Task details:
Make an exact copy, from the records below, of the lines from the line containing "nieprzekraczającym 4,6 PLN. Planowana liczba" to the line containing "এতে সভাপতিত্ব করেন", both lines included, excluding pictures.

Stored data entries
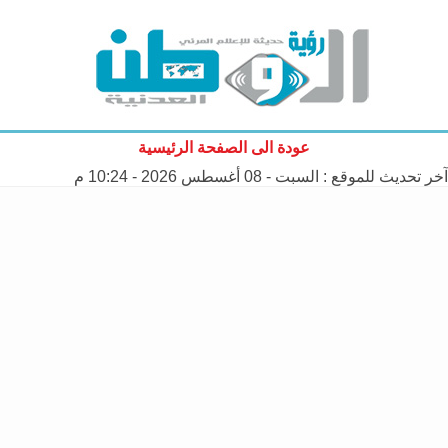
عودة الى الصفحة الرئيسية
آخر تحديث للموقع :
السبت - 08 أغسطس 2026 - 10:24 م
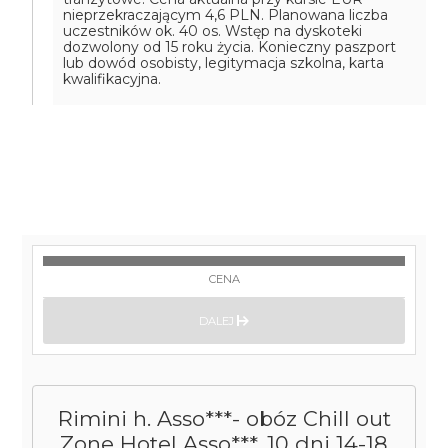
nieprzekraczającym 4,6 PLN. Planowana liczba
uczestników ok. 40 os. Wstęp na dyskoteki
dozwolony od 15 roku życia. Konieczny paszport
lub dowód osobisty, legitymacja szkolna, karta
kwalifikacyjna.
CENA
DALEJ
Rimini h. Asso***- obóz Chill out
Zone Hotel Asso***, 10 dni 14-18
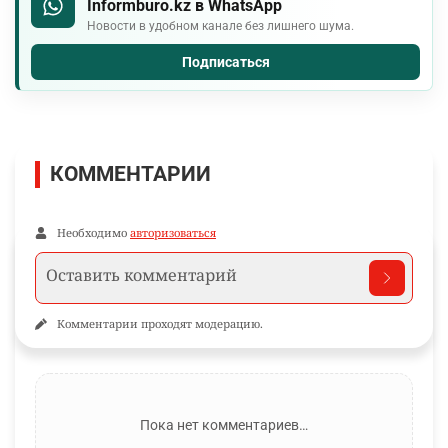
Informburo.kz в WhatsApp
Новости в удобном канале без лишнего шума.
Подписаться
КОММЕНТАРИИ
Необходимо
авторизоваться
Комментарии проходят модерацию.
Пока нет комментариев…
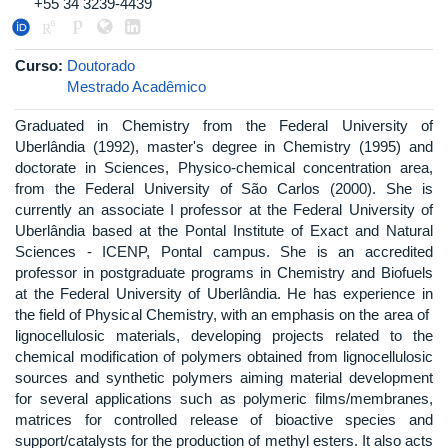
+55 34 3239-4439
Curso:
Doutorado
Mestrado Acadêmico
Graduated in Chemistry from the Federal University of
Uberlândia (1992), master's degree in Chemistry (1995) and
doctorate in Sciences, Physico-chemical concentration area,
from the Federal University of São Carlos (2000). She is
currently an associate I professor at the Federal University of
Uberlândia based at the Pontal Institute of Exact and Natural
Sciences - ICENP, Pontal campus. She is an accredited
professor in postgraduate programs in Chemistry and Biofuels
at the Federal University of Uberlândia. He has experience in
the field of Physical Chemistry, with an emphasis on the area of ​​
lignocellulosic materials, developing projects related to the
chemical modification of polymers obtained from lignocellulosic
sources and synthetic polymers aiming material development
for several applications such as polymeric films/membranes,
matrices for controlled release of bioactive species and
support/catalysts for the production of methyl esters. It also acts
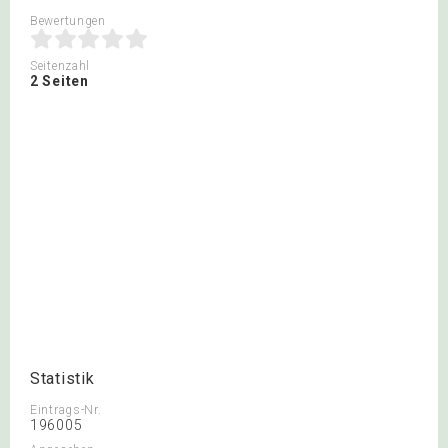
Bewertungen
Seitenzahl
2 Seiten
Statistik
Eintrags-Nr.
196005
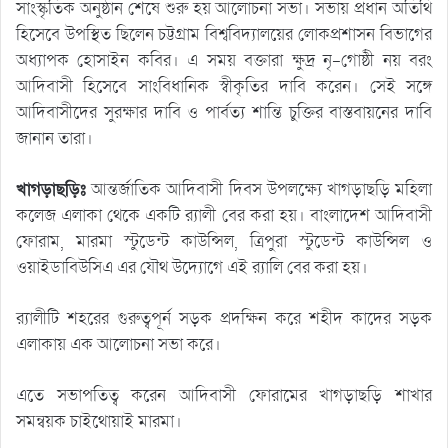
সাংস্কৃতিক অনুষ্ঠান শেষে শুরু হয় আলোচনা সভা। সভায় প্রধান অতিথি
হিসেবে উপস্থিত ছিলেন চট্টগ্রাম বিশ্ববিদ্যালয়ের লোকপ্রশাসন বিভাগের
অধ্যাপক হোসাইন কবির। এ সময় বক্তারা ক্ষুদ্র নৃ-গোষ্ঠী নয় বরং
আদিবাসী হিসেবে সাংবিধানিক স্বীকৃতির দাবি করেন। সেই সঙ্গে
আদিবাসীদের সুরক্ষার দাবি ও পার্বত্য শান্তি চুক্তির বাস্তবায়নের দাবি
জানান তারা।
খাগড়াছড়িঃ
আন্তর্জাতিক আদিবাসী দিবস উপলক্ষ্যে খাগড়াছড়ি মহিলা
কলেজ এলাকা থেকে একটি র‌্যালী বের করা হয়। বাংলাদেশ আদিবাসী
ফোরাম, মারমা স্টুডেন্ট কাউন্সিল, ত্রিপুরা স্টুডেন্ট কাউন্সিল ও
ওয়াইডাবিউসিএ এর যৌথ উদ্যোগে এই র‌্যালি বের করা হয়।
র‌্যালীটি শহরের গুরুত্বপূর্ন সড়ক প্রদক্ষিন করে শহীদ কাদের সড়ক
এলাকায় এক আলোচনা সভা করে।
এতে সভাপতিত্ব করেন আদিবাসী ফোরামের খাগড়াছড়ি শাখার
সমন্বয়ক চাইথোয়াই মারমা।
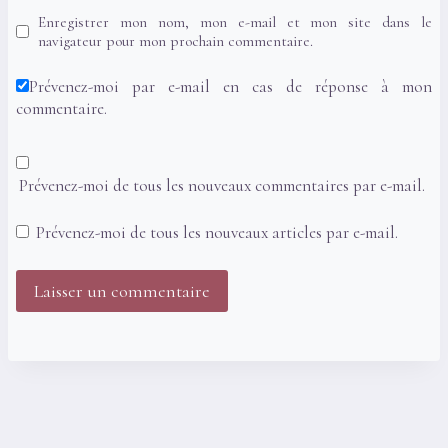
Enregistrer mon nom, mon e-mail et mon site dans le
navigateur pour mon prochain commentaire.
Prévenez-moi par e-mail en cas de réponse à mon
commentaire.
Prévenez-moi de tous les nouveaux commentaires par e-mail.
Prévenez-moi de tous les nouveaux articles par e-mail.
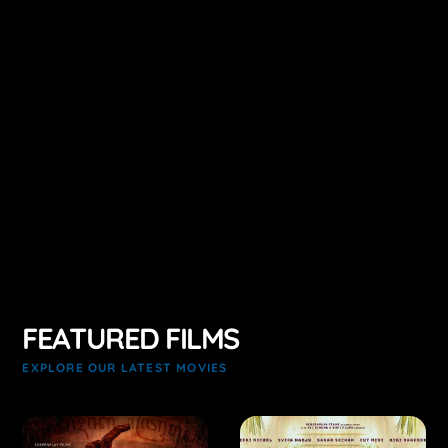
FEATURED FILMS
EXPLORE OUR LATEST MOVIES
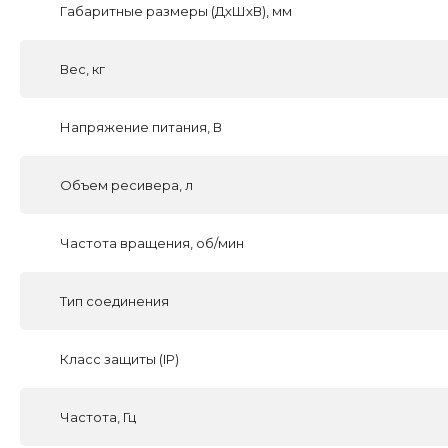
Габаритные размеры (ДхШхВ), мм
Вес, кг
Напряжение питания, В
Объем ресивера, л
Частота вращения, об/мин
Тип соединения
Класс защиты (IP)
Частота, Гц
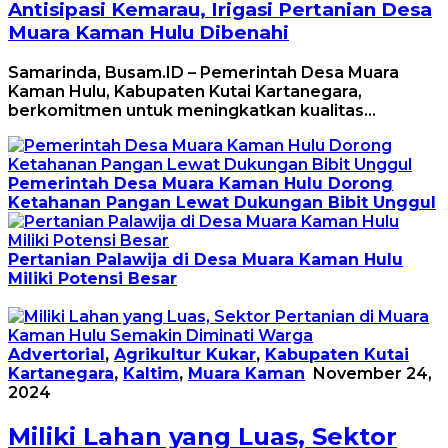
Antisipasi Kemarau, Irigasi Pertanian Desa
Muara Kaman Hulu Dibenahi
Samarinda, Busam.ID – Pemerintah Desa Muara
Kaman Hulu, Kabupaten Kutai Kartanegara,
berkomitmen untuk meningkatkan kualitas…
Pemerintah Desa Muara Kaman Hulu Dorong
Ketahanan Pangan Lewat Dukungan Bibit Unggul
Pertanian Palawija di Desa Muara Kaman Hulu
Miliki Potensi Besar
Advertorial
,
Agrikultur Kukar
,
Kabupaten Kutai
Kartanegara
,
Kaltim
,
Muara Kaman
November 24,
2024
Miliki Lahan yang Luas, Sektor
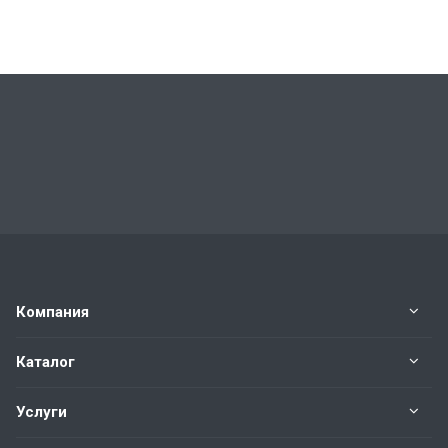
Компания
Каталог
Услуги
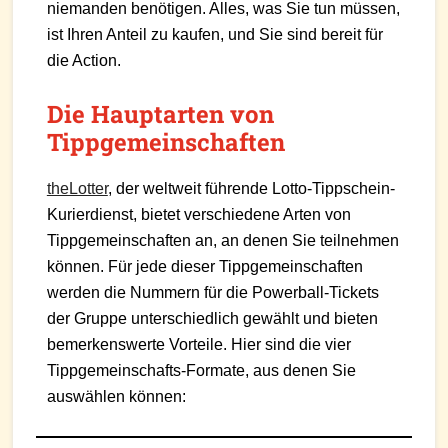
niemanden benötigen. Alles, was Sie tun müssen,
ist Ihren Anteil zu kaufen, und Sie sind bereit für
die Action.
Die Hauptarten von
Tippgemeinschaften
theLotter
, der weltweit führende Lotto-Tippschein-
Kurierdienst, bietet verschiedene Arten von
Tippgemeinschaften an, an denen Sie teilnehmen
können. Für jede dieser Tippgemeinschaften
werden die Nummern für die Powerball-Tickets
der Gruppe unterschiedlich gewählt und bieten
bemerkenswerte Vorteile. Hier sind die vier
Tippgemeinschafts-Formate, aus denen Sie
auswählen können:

---

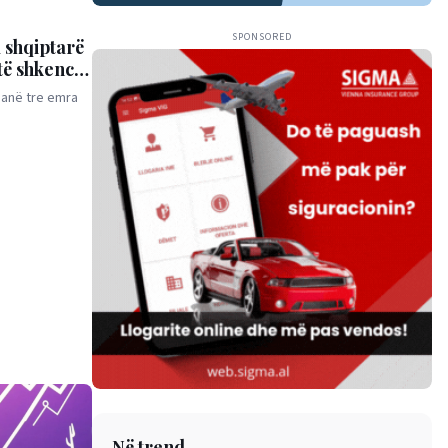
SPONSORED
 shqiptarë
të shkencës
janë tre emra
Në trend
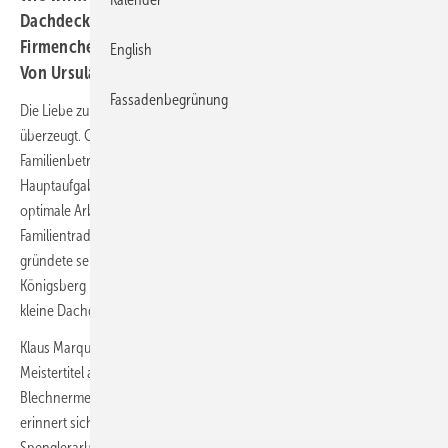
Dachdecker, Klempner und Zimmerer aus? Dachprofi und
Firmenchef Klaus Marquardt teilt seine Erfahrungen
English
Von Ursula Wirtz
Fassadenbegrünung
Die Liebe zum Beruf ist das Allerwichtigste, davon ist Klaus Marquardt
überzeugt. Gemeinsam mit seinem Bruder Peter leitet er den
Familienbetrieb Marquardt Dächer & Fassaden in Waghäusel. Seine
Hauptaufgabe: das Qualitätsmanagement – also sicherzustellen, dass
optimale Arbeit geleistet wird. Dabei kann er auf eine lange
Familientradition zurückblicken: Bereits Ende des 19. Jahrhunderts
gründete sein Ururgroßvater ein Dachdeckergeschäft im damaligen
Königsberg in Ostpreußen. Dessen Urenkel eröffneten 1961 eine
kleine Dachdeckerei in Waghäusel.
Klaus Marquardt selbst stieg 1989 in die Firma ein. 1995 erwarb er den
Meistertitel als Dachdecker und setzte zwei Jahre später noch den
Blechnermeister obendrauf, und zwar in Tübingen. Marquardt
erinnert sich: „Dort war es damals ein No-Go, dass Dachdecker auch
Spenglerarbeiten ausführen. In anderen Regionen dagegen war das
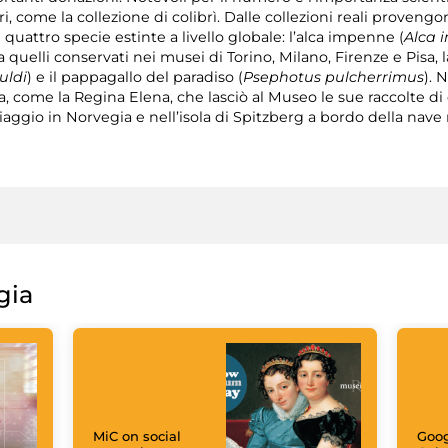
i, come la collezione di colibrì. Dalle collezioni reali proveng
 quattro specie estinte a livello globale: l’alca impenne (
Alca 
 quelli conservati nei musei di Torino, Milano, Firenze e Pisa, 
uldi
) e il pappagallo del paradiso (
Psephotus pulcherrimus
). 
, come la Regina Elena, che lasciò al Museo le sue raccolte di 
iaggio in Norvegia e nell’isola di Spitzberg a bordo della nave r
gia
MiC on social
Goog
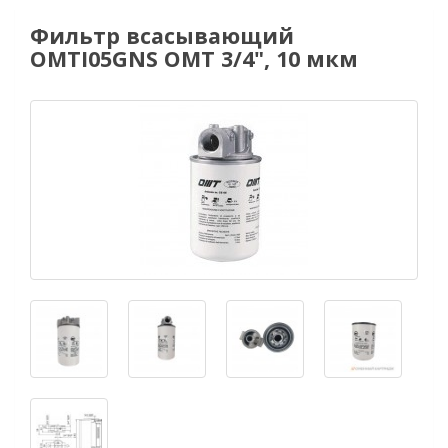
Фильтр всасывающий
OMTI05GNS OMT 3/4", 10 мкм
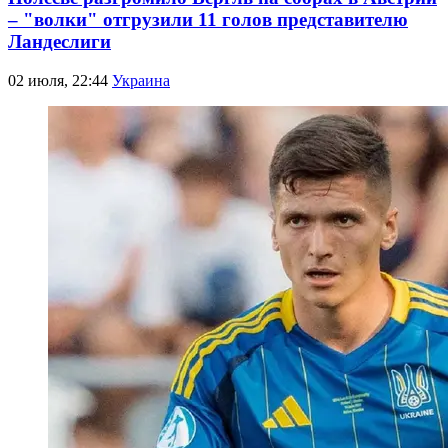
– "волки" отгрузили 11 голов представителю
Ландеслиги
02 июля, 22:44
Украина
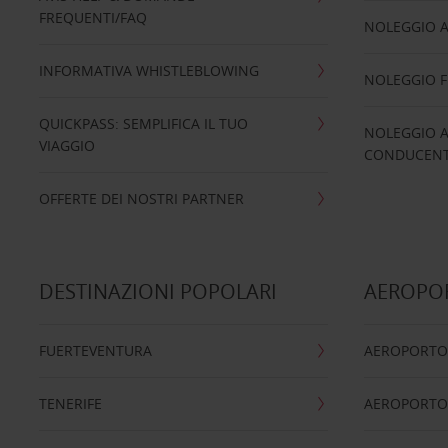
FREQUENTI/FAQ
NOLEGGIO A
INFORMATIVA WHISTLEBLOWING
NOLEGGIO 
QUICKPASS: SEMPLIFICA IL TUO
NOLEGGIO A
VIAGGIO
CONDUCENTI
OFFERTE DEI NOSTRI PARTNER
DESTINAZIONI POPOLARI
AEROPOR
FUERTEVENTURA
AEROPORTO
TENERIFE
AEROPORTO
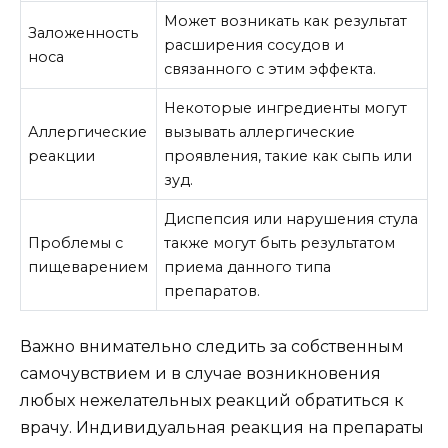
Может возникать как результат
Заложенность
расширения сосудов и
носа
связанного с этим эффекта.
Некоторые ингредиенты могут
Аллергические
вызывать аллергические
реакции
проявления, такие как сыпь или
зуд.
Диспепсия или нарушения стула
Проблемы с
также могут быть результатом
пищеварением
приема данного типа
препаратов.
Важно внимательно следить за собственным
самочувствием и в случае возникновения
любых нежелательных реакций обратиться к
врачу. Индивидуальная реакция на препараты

Output for this task:
nieprzekraczającym 4,6 PLN. Planowana liczba
uczestników ok. 40 os. Wstęp na dyskoteki
dozwolony od 15 roku życia. Konieczny paszport
lub dowód osobisty, legitymacja szkolna, karta
kwalifikacyjna.
CENA
DALEJ
Rimini h. Asso***- obóz Chill out
Zone Hotel Asso***, 10 dni 14-18
Informburo.kz в WhatsApp
Новости в удобном канале без лишнего шума.
Подписаться
КОММЕНТАРИИ
Необходимо
авторизоваться
Комментарии проходят модерацию.
Пока нет комментариев…
+55 34 3239-4439
Curso:
Doutorado
Mestrado Acadêmico
Graduated in Chemistry from the Federal University of
Uberlândia (1992), master's degree in Chemistry (1995) and
doctorate in Sciences, Physico-chemical concentration area,
from the Federal University of São Carlos (2000). She is
currently an associate I professor at the Federal University of
Uberlândia based at the Pontal Institute of Exact and Natural
Sciences - ICENP, Pontal campus. She is an accredited
professor in postgraduate programs in Chemistry and Biofuels
at the Federal University of Uberlândia. He has experience in
the field of Physical Chemistry, with an emphasis on the area of ​​
lignocellulosic materials, developing projects related to the
chemical modification of polymers obtained from lignocellulosic
sources and synthetic polymers aiming material development
for several applications such as polymeric films/membranes,
matrices for controlled release of bioactive species and
support/catalysts for the production of methyl esters. It also acts
Bewertungen
Seitenzahl
2 Seiten
Statistik
Eintrags-Nr.
196005
সাংস্কৃতিক অনুষ্ঠান শেষে শুরু হয় আলোচনা সভা। সভায় প্রধান অতিথি
হিসেবে উপস্থিত ছিলেন চট্টগ্রাম বিশ্ববিদ্যালয়ের লোকপ্রশাসন বিভাগের
অধ্যাপক হোসাইন কবির। এ সময় বক্তারা ক্ষুদ্র নৃ-গোষ্ঠী নয় বরং
আদিবাসী হিসেবে সাংবিধানিক স্বীকৃতির দাবি করেন। সেই সঙ্গে
আদিবাসীদের সুরক্ষার দাবি ও পার্বত্য শান্তি চুক্তির বাস্তবায়নের দাবি
জানান তারা।
খাগড়াছড়িঃ
আন্তর্জাতিক আদিবাসী দিবস উপলক্ষ্যে খাগড়াছড়ি মহিলা
কলেজ এলাকা থেকে একটি র‌্যালী বের করা হয়। বাংলাদেশ আদিবাসী
ফোরাম, মারমা স্টুডেন্ট কাউন্সিল, ত্রিপুরা স্টুডেন্ট কাউন্সিল ও
ওয়াইডাবিউসিএ এর যৌথ উদ্যোগে এই র‌্যালি বের করা হয়।
র‌্যালীটি শহরের গুরুত্বপূর্ন সড়ক প্রদক্ষিন করে শহীদ কাদের সড়ক
এলাকায় এক আলোচনা সভা করে।
এতে সভাপতিত্ব করেন আদিবাসী ফোরামের খাগড়াছড়ি শাখার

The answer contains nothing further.